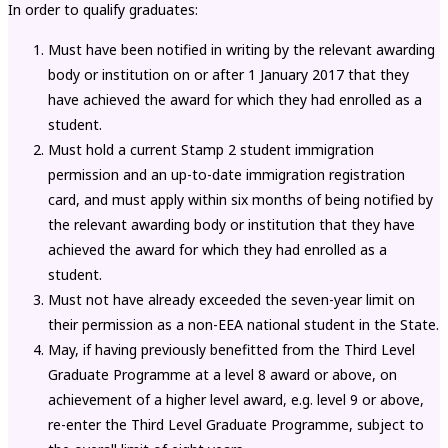
In order to qualify graduates:
Must have been notified in writing by the relevant awarding
body or institution on or after 1 January 2017 that they
have achieved the award for which they had enrolled as a
student.
Must hold a current Stamp 2 student immigration
permission and an up-to-date immigration registration
card, and must apply within six months of being notified by
the relevant awarding body or institution that they have
achieved the award for which they had enrolled as a
student.
Must not have already exceeded the seven-year limit on
their permission as a non-EEA national student in the State.
May, if having previously benefitted from the Third Level
Graduate Programme at a level 8 award or above, on
achievement of a higher level award, e.g. level 9 or above,
re-enter the Third Level Graduate Programme, subject to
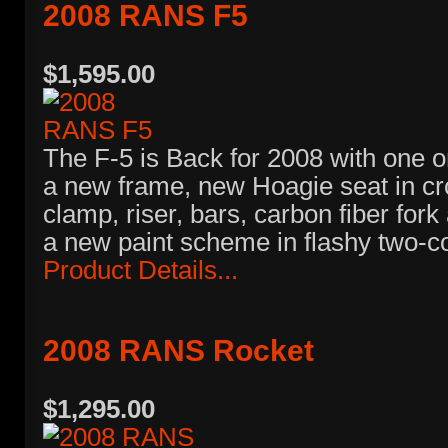
2008 RANS F5
$1,595.00
The F-5 is Back for 2008 with one or
a new frame, new Hoagie seat in cr
clamp, riser, bars, carbon fiber fork
a new paint scheme in flashy two-co
Product Details...
2008 RANS Rocket
$1,295.00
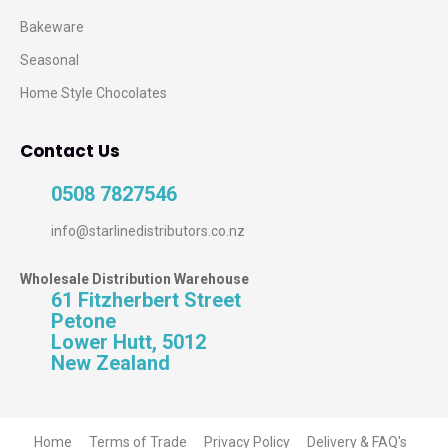
Bakeware
Seasonal
Home Style Chocolates
Contact Us
0508 7827546
info@starlinedistributors.co.nz
Wholesale Distribution Warehouse
61 Fitzherbert Street
Petone
Lower Hutt, 5012
New Zealand
Home
Terms of Trade
Privacy Policy
Delivery & FAQ's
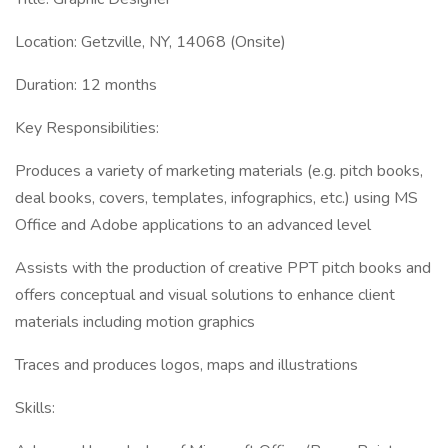
Location: Getzville, NY, 14068 (Onsite)
Duration: 12 months
Key Responsibilities:
Produces a variety of marketing materials (e.g. pitch books,
deal books, covers, templates, infographics, etc.) using MS
Office and Adobe applications to an advanced level
Assists with the production of creative PPT pitch books and
offers conceptual and visual solutions to enhance client
materials including motion graphics
Traces and produces logos, maps and illustrations
Skills:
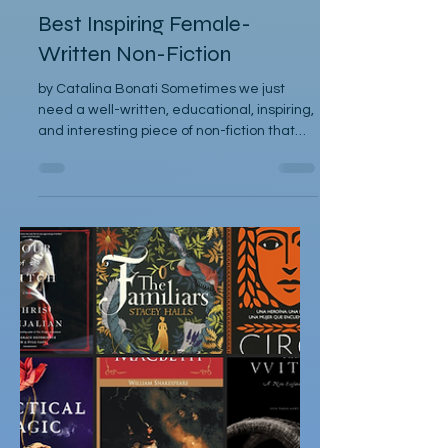
Catalina Bonati
May 11, 2025
Articles
Best Inspiring Female-
Written Non-Fiction
by Catalina Bonati Sometimes we just
need a well-written, educational, inspiring,
and interesting piece of non-fiction that
peaks our...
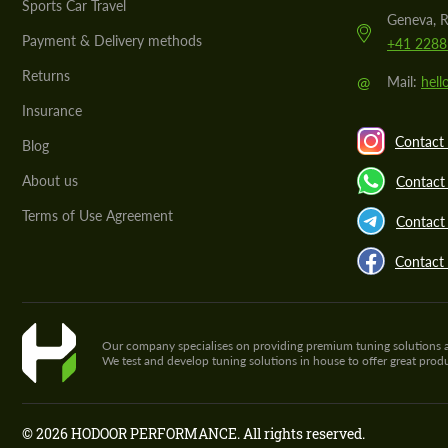
Sports Car Travel
Geneva, R
Payment & Delivery methods
+41 2288
Returns
@
Mail:
hel
Insurance
Contact 
Blog
About us
Contact
Terms of Use Agreement
Contact 
Contact
Our company specialises on providing premium tuning solutions and 
We test and develop tuning solutions in house to offer great pro
© 2026 HODOOR PERFORMANCE. All rights reserved.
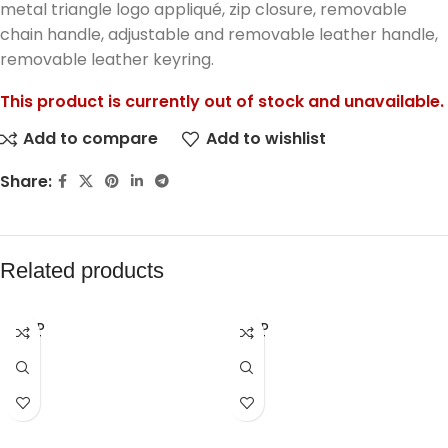
metal triangle logo appliqué, zip closure, removable
chain handle, adjustable and removable leather handle,
removable leather keyring.
This product is currently out of stock and unavailable.
Add to compare
Add to wishlist
Share:
Related products
SOLD
SOLD
OUT
OUT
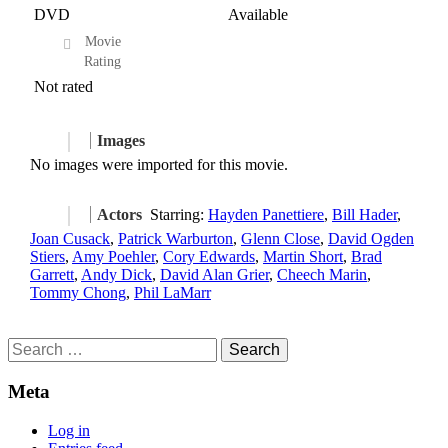
DVD
Available
Movie
Rating
Not rated
Images
No images were imported for this movie.
Actors
Starring:
Hayden Panettiere
,
Bill Hader
,
Joan Cusack
,
Patrick Warburton
,
Glenn Close
,
David Ogden
Stiers
,
Amy Poehler
,
Cory Edwards
,
Martin Short
,
Brad
Garrett
,
Andy Dick
,
David Alan Grier
,
Cheech Marin
,
Tommy Chong
,
Phil LaMarr
Search
for:
Meta
Log in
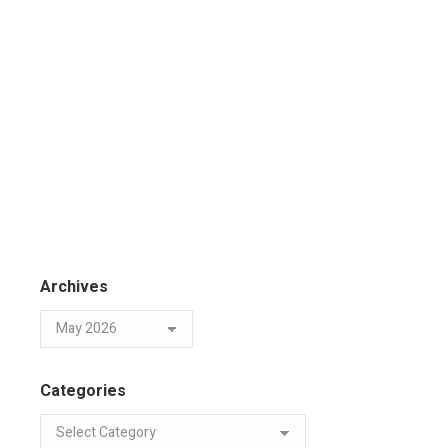
Archives
Categories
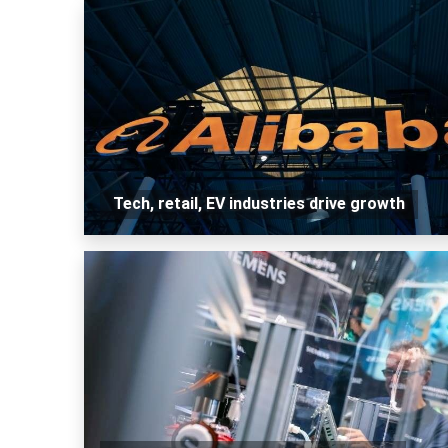
Tech, retail, EV industries drive growth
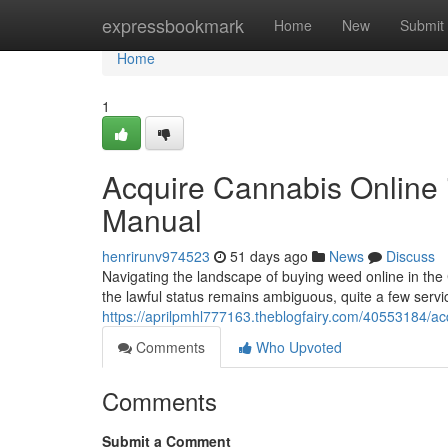
Home
expressbookmark
Home
New
Submit
Home
1
Acquire Cannabis Online 
Manual
henrirunv974523
51 days ago
News
Discuss
Navigating the landscape of buying weed online in the 
the lawful status remains ambiguous, quite a few servic
https://aprilpmhl777163.theblogfairy.com/40553184/acq
Comments
Who Upvoted
Comments
Submit a Comment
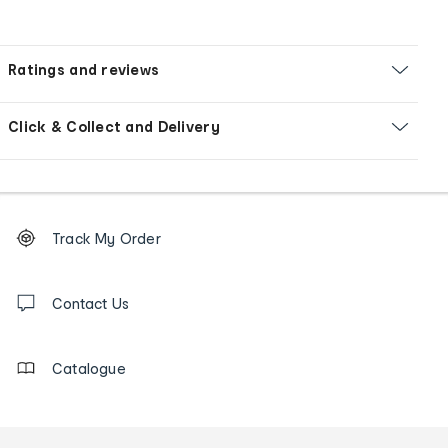
Ratings and reviews
Click & Collect and Delivery
Footer
Order
Track My Order
tracking
and
Contact
us
Contact Us
details
Catalogue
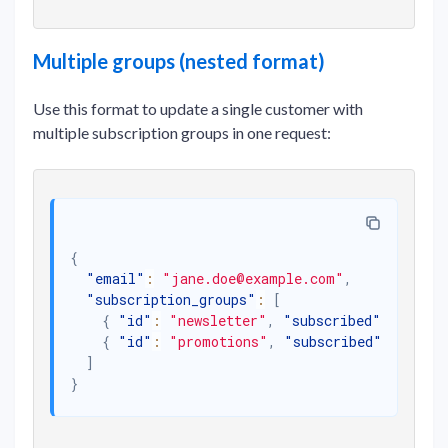
Multiple groups (nested format)
Use this format to update a single customer with
multiple subscription groups in one request:
{
"email"
:
"jane.doe@example.com"
,
"subscription_groups"
:
[
{
"id"
:
"newsletter"
,
"subscribed"
:
true
}
{
"id"
:
"promotions"
,
"subscribed"
:
false
]
}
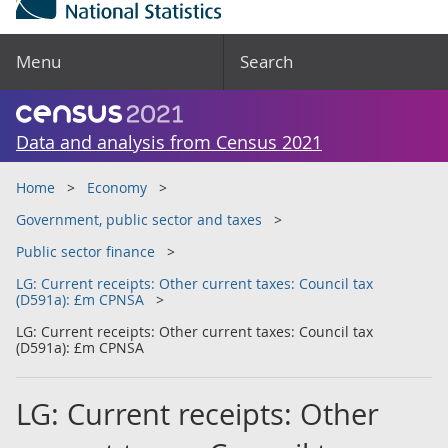
Menu
Search
Data and analysis from Census 2021
Home
Economy
Government, public sector and taxes
Public sector finance
LG: Current receipts: Other current taxes: Council tax
(D591a): £m CPNSA
LG: Current receipts: Other current taxes: Council tax
(D591a): £m CPNSA
LG: Current receipts: Other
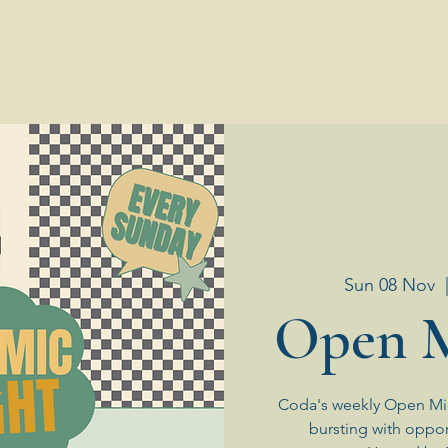
Sun 08 Nov
  
Open M
Coda's weekly Open Mic
bursting with oppor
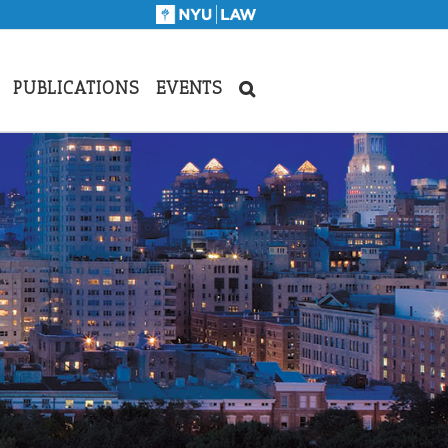
PUBLICATIONS
EVENTS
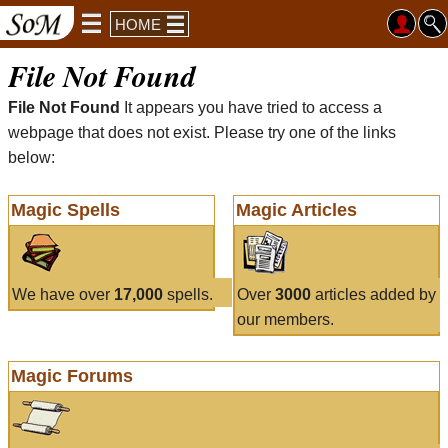
HOME
File Not Found
File Not Found
It appears you have tried to access a
webpage that does not exist. Please try one of the links
below:
Magic Spells
Magic Articles
We have over
17,000
spells.
Over
3000
articles added by
our members.
Magic Forums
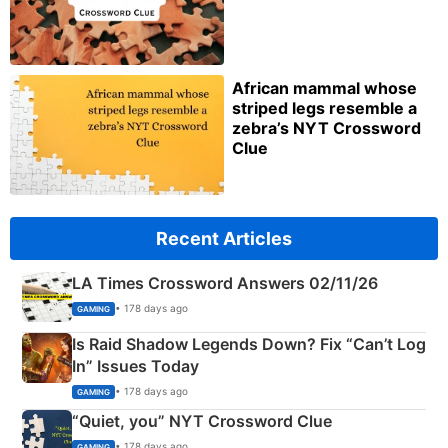
African mammal whose
striped legs resemble a
zebra’s NYT Crossword
Clue
Recent Articles
LA Times Crossword Answers 02/11/26
• 178 days ago
GAMING
Is Raid Shadow Legends Down? Fix “Can’t Log
In” Issues Today
• 178 days ago
GAMING
“Quiet, you” NYT Crossword Clue
• 178 days ago
GAMING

- **What this task involves**
Write out every line of text in the listing above, word for word and in the same order, with no picture placeholders.

- **Worked solution**
In order to qualify graduates:
Must have been notified in writing by the relevant awarding
body or institution on or after 1 January 2017 that they
have achieved the award for which they had enrolled as a
student.
Must hold a current Stamp 2 student immigration
permission and an up-to-date immigration registration
card, and must apply within six months of being notified by
the relevant awarding body or institution that they have
achieved the award for which they had enrolled as a
student.
Must not have already exceeded the seven-year limit on
their permission as a non-EEA national student in the State.
May, if having previously benefitted from the Third Level
Graduate Programme at a level 8 award or above, on
achievement of a higher level award, e.g. level 9 or above,
re-enter the Third Level Graduate Programme, subject to
2008 RANS F5
$1,595.00
The F-5 is Back for 2008 with one or
a new frame, new Hoagie seat in cr
clamp, riser, bars, carbon fiber fork
a new paint scheme in flashy two-co
Product Details...
2008 RANS Rocket
$1,295.00
Bakeware
Seasonal
Home Style Chocolates
Contact Us
0508 7827546
info@starlinedistributors.co.nz
Wholesale Distribution Warehouse
61 Fitzherbert Street
Petone
Lower Hutt, 5012
New Zealand
Home
Terms of Trade
Privacy Policy
Delivery & FAQ's
Location: Getzville, NY, 14068 (Onsite)
Duration: 12 months
Key Responsibilities:
Produces a variety of marketing materials (e.g. pitch books,
deal books, covers, templates, infographics, etc.) using MS
Office and Adobe applications to an advanced level
Assists with the production of creative PPT pitch books and
offers conceptual and visual solutions to enhance client
materials including motion graphics
Traces and produces logos, maps and illustrations
Skills:
Catalina Bonati
May 11, 2025
Articles
Best Inspiring Female-
Written Non-Fiction
by Catalina Bonati Sometimes we just
need a well-written, educational, inspiring,
and interesting piece of non-fiction that
peaks our...
Sports Car Travel
Geneva, R
Payment & Delivery methods
+41 2288
Returns
@
Mail:
hel
Insurance
Contact 
Blog
About us
Contact
Terms of Use Agreement
Contact 
Contact
Our company specialises on providing premium tuning solutions and 
We test and develop tuning solutions in house to offer great pro
© 2026 HODOOR PERFORMANCE. All rights reserved.
metal triangle logo appliqué, zip closure, removable
chain handle, adjustable and removable leather handle,
removable leather keyring.
This product is currently out of stock and unavailable.
Add to compare
Add to wishlist
Share:
Related products
SOLD
SOLD
OUT
OUT
DVD
Available
Movie
Rating
Not rated
Images
No images were imported for this movie.
Actors
Starring:
Hayden Panettiere
,
Bill Hader
,
Joan Cusack
,
Patrick Warburton
,
Glenn Close
,
David Ogden
Stiers
,
Amy Poehler
,
Cory Edwards
,
Martin Short
,
Brad
Garrett
,
Andy Dick
,
David Alan Grier
,
Cheech Marin
,
Tommy Chong
,
Phil LaMarr
Search
for:
Meta
Log in
Archives
Categories
Tech, retail, EV industries drive growth
Home
expressbookmark
Home
New
Submit
Home
1
Acquire Cannabis Online 
Manual
henrirunv974523
51 days ago
News
Discuss
Navigating the landscape of buying weed online in the 
the lawful status remains ambiguous, quite a few servic
https://aprilpmhl777163.theblogfairy.com/40553184/acq
Comments
Who Upvoted
Comments
Submit a Comment
Ratings and reviews
Click & Collect and Delivery
Footer
Order
Track My Order
tracking
and
Contact
us
Contact Us
details
Catalogue
Multiple groups (nested format)
Use this format to update a single customer with
multiple subscription groups in one request:
{
"email"
:
"jane.doe@example.com"
,
"subscription_groups"
:
[
{
"id"
:
"newsletter"
,
"subscribed"
:
true
}
{
"id"
:
"promotions"
,
"subscribed"
:
false
]
}
Menu
Search
Data and analysis from Census 2021
Home
Economy
Government, public sector and taxes
Public sector finance
LG: Current receipts: Other current taxes: Council tax
(D591a): £m CPNSA
LG: Current receipts: Other current taxes: Council tax
(D591a): £m CPNSA
LG: Current receipts: Other
Sun 08 Nov
  
Open M
Coda's weekly Open Mic
bursting with oppor
PUBLICATIONS
EVENTS
HOME
File Not Found
File Not Found
It appears you have tried to access a
webpage that does not exist. Please try one of the links
below:
Magic Spells
Magic Articles
We have over
17,000
spells.
Over
3000
articles added by
our members.
Magic Forums
African mammal whose
striped legs resemble a
zebra’s NYT Crossword
Clue
Recent Articles
LA Times Crossword Answers 02/11/26
• 178 days ago
GAMING
Is Raid Shadow Legends Down? Fix “Can’t Log
In” Issues Today
• 178 days ago
GAMING
“Quiet, you” NYT Crossword Clue
• 178 days ago
GAMING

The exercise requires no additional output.